この事案は9月28日から10月17日(米国時間)にかけて、Oktaの顧客の1%未満にあたる134名の顧客に関連するOktaカスタマーサポートシステム内のファイルが不正アクセスを受けたことが発端。これらファイルはセッションハイジャック攻撃に悪用できるセッショントークンを含むHARファイル(WebブラウザとWebサイトとの対話を記録するJSON形式のアーカイブ)であったため、脅威アクターはこれを悪用して顧客のOktaセッションをハイジャックすることができたという。
Okta Securityはその後の調査で、従業員が会社のラップトップのChromeブラウザを使用して、個人のGoogleアカウントにサインインをしていたことを特定している。そしてこの従業員がOktaのサービスアカウントの認証情報をこの個人用アカウントに保存していたため、ここから認証情報が漏洩してOktaカスタマーサポートシステムに不正アクセスされたものと推測されている。
Oktaはこの事案を受けて、次のような対策を実施している。
- カスタマーサポートシステム内の侵害されたサービスアカウントの無効化
- 個人のGoogleアカウントを使用して会社が管理するラップトップのGoogle Chromeにサインインできないように、Chrome Enterpriseの構成オプションを実装
- カスタマーサポートシステムの監視体制を強化
- ネットワークの場所とOkta管理者セッショントークンをバインドする。
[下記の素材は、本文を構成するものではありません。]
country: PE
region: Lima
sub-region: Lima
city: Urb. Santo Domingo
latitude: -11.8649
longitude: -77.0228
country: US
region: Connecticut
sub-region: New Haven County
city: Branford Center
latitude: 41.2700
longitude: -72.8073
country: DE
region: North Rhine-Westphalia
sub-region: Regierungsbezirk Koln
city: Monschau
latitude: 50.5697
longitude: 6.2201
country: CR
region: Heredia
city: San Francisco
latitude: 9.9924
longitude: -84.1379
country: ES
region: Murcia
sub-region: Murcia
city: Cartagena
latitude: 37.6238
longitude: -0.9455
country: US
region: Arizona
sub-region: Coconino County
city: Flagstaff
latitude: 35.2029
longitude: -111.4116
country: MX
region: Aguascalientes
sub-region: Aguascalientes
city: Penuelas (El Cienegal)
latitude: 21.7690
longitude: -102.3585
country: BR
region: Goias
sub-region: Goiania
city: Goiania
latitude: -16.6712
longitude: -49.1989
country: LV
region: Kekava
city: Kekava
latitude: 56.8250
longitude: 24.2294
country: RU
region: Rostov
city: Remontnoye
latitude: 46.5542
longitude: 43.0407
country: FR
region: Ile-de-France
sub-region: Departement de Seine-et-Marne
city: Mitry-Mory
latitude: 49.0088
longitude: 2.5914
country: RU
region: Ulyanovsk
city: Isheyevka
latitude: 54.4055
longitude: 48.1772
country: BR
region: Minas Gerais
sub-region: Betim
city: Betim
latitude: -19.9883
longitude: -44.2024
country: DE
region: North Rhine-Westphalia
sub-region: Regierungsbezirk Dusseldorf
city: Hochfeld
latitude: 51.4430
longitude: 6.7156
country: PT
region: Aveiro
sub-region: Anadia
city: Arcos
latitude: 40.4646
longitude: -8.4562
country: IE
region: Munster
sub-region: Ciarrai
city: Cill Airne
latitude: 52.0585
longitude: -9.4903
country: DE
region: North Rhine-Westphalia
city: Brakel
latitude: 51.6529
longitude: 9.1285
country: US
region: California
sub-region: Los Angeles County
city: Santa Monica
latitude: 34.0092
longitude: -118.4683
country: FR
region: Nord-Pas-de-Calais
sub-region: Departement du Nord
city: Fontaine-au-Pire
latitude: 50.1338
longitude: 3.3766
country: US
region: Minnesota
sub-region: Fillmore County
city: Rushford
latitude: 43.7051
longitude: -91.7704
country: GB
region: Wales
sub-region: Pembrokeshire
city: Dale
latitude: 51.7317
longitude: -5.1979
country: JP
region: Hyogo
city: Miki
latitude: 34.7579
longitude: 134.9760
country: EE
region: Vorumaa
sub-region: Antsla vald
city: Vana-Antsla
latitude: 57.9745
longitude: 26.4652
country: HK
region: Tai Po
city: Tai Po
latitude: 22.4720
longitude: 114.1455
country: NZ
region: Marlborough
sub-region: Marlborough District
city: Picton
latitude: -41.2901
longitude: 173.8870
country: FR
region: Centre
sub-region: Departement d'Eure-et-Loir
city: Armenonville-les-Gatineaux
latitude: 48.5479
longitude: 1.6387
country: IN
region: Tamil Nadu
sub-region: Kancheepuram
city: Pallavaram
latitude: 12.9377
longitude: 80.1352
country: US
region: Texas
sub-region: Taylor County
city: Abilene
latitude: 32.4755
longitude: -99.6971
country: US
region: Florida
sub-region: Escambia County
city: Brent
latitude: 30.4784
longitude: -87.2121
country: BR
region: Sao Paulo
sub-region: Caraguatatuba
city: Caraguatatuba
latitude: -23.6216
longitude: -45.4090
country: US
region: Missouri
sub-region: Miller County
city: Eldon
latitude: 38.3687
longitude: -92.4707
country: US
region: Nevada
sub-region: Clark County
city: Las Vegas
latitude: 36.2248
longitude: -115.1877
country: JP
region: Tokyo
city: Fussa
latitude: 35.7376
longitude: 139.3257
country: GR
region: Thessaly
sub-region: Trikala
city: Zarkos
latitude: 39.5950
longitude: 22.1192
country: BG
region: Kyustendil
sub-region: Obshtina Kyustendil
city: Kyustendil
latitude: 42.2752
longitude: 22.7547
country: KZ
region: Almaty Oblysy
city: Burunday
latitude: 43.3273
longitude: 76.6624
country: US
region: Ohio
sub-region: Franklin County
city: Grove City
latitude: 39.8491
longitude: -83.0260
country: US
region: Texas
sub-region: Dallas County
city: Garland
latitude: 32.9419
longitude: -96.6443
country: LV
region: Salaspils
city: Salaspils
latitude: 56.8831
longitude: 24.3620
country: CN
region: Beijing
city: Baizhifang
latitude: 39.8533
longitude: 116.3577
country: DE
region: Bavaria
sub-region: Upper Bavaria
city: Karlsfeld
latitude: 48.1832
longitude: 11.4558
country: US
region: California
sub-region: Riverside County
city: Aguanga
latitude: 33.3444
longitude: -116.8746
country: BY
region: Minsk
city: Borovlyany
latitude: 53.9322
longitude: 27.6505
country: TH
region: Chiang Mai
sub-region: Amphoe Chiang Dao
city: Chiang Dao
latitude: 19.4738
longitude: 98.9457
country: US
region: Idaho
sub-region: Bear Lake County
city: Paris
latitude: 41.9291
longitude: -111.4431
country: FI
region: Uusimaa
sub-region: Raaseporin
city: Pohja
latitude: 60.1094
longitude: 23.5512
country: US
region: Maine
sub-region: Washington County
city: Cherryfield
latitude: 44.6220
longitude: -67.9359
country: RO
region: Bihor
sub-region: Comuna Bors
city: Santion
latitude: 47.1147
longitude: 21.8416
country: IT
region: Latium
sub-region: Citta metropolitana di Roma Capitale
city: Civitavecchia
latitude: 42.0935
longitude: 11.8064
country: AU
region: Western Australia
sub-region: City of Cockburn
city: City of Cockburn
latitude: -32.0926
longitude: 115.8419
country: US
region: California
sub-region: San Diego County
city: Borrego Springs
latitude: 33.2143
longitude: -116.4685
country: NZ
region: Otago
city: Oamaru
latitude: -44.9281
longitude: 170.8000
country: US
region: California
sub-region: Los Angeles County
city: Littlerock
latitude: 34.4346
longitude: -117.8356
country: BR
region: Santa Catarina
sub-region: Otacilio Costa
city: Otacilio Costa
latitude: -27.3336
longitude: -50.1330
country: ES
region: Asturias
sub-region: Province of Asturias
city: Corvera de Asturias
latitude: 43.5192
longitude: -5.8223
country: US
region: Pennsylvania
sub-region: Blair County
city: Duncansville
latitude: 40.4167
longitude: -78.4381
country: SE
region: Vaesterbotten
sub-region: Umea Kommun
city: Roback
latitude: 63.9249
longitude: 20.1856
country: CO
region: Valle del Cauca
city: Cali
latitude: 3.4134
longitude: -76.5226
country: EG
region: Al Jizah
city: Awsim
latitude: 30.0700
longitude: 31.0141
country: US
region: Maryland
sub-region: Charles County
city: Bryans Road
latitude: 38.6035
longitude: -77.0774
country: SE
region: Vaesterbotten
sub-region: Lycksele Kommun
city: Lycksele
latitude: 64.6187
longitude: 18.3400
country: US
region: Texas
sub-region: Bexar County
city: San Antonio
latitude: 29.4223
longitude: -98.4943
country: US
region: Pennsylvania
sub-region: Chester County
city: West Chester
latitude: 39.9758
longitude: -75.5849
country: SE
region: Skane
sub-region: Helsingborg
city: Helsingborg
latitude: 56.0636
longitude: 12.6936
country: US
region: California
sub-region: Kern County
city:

これにより、Okta管理者に対するセッショントークンが窃取されたとしても、異なるネットワークから接続を試みると再認証が強制される
この事案において影響を受けたとされる企業は、1Password、BeyondTrust、Cloudflareを含む5つの企業とされる。これら企業に被害があったのか否かの情報はOktaからは公開されていないが、少なくとも1Passwordに関しては侵害がなかったものとみられている。